[Your assignment]
Exactly and only the lines from the first entry through the line with "The physical deployments" should be copied, both ends included, with no pictures.

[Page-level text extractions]
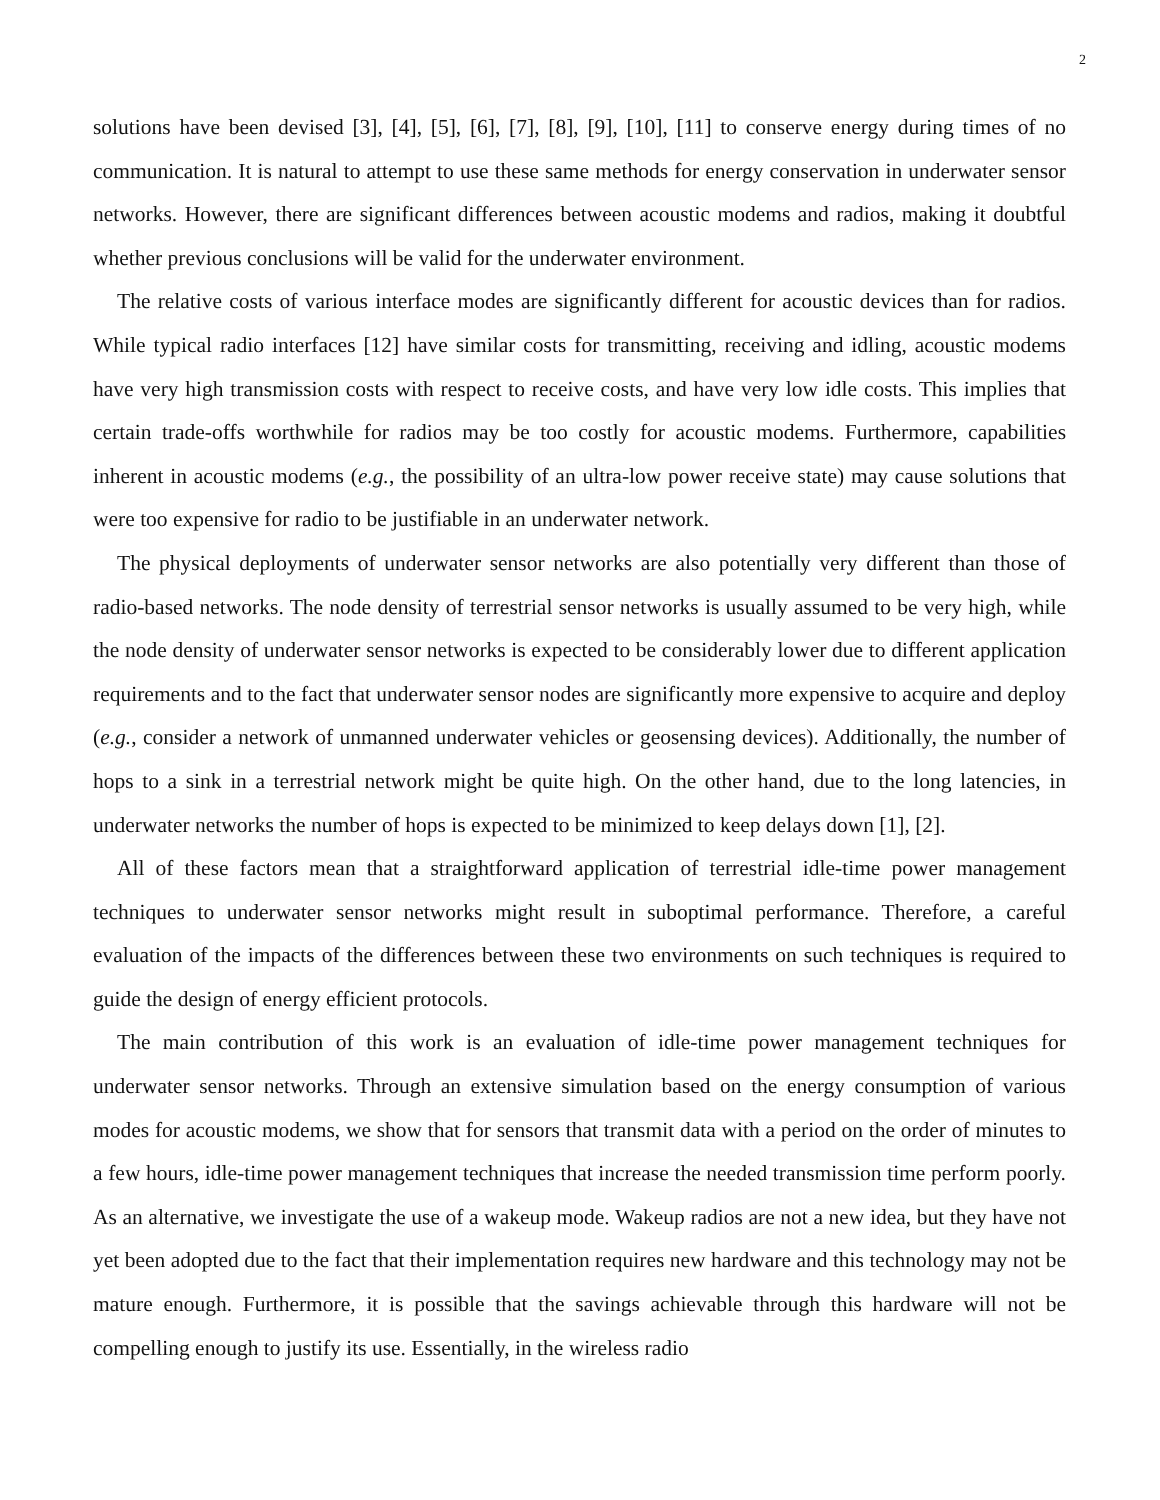2
solutions have been devised [3], [4], [5], [6], [7], [8], [9], [10], [11] to conserve energy during times of no communication. It is natural to attempt to use these same methods for energy conservation in underwater sensor networks. However, there are significant differences between acoustic modems and radios, making it doubtful whether previous conclusions will be valid for the underwater environment.
The relative costs of various interface modes are significantly different for acoustic devices than for radios. While typical radio interfaces [12] have similar costs for transmitting, receiving and idling, acoustic modems have very high transmission costs with respect to receive costs, and have very low idle costs. This implies that certain trade-offs worthwhile for radios may be too costly for acoustic modems. Furthermore, capabilities inherent in acoustic modems (e.g., the possibility of an ultra-low power receive state) may cause solutions that were too expensive for radio to be justifiable in an underwater network.
The physical deployments of underwater sensor networks are also potentially very different than those of radio-based networks. The node density of terrestrial sensor networks is usually assumed to be very high, while the node density of underwater sensor networks is expected to be considerably lower due to different application requirements and to the fact that underwater sensor nodes are significantly more expensive to acquire and deploy (e.g., consider a network of unmanned underwater vehicles or geosensing devices). Additionally, the number of hops to a sink in a terrestrial network might be quite high. On the other hand, due to the long latencies, in underwater networks the number of hops is expected to be minimized to keep delays down [1], [2].
All of these factors mean that a straightforward application of terrestrial idle-time power management techniques to underwater sensor networks might result in suboptimal performance. Therefore, a careful evaluation of the impacts of the differences between these two environments on such techniques is required to guide the design of energy efficient protocols.
The main contribution of this work is an evaluation of idle-time power management techniques for underwater sensor networks. Through an extensive simulation based on the energy consumption of various modes for acoustic modems, we show that for sensors that transmit data with a period on the order of minutes to a few hours, idle-time power management techniques that increase the needed transmission time perform poorly. As an alternative, we investigate the use of a wakeup mode. Wakeup radios are not a new idea, but they have not yet been adopted due to the fact that their implementation requires new hardware and this technology may not be mature enough. Furthermore, it is possible that the savings achievable through this hardware will not be compelling enough to justify its use. Essentially, in the wireless radio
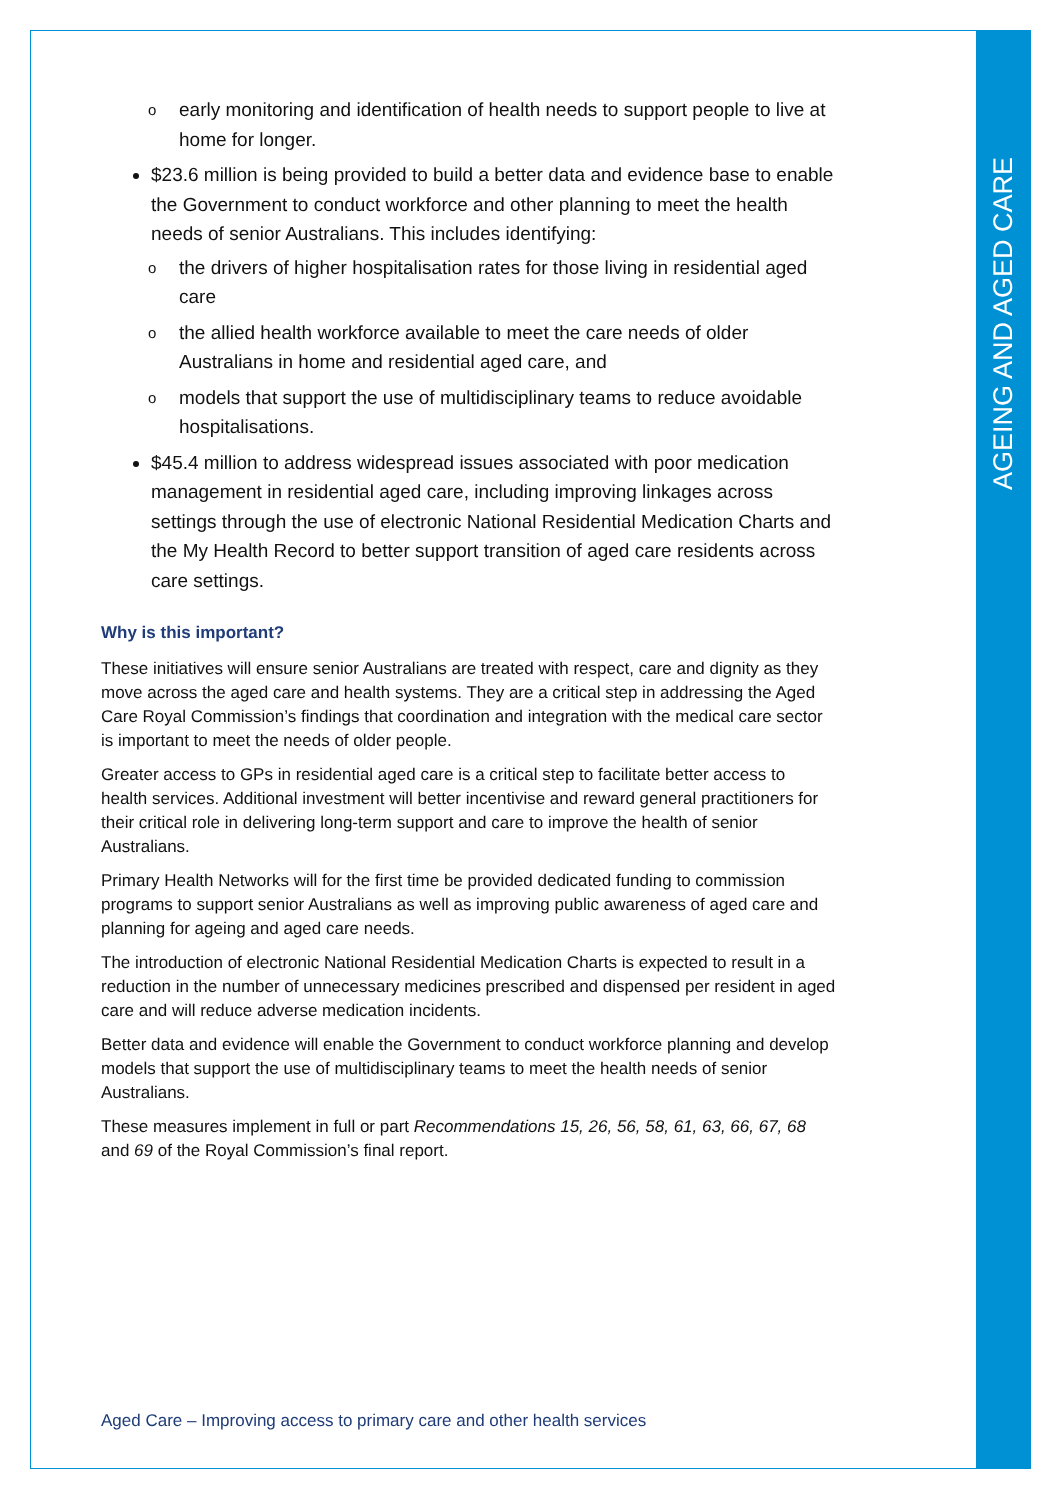AGEING AND AGED CARE
o early monitoring and identification of health needs to support people to live at home for longer.
$23.6 million is being provided to build a better data and evidence base to enable the Government to conduct workforce and other planning to meet the health needs of senior Australians. This includes identifying:
o the drivers of higher hospitalisation rates for those living in residential aged care
o the allied health workforce available to meet the care needs of older Australians in home and residential aged care, and
o models that support the use of multidisciplinary teams to reduce avoidable hospitalisations.
$45.4 million to address widespread issues associated with poor medication management in residential aged care, including improving linkages across settings through the use of electronic National Residential Medication Charts and the My Health Record to better support transition of aged care residents across care settings.
Why is this important?
These initiatives will ensure senior Australians are treated with respect, care and dignity as they move across the aged care and health systems. They are a critical step in addressing the Aged Care Royal Commission’s findings that coordination and integration with the medical care sector is important to meet the needs of older people.
Greater access to GPs in residential aged care is a critical step to facilitate better access to health services. Additional investment will better incentivise and reward general practitioners for their critical role in delivering long-term support and care to improve the health of senior Australians.
Primary Health Networks will for the first time be provided dedicated funding to commission programs to support senior Australians as well as improving public awareness of aged care and planning for ageing and aged care needs.
The introduction of electronic National Residential Medication Charts is expected to result in a reduction in the number of unnecessary medicines prescribed and dispensed per resident in aged care and will reduce adverse medication incidents.
Better data and evidence will enable the Government to conduct workforce planning and develop models that support the use of multidisciplinary teams to meet the health needs of senior Australians.
These measures implement in full or part Recommendations 15, 26, 56, 58, 61, 63, 66, 67, 68 and 69 of the Royal Commission’s final report.
Aged Care – Improving access to primary care and other health services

[Written answer]
2
solutions have been devised [3], [4], [5], [6], [7], [8], [9], [10], [11] to conserve energy during times of no communication. It is natural to attempt to use these same methods for energy conservation in underwater sensor networks. However, there are significant differences between acoustic modems and radios, making it doubtful whether previous conclusions will be valid for the underwater environment.
The relative costs of various interface modes are significantly different for acoustic devices than for radios. While typical radio interfaces [12] have similar costs for transmitting, receiving and idling, acoustic modems have very high transmission costs with respect to receive costs, and have very low idle costs. This implies that certain trade-offs worthwhile for radios may be too costly for acoustic modems. Furthermore, capabilities inherent in acoustic modems (e.g., the possibility of an ultra-low power receive state) may cause solutions that were too expensive for radio to be justifiable in an underwater network.
The physical deployments of underwater sensor networks are also potentially very different than those of radio-based networks. The node density of terrestrial sensor networks is usually assumed to be very high, while the node density of underwater sensor networks is expected to be considerably lower due to different application requirements and to the fact that underwater sensor nodes are significantly more expensive to acquire and deploy (e.g., consider a network of unmanned underwater vehicles or geosensing devices). Additionally, the number of hops to a sink in a terrestrial network might be quite high. On the other hand, due to the long latencies, in underwater networks the number of hops is expected to be minimized to keep delays down [1], [2].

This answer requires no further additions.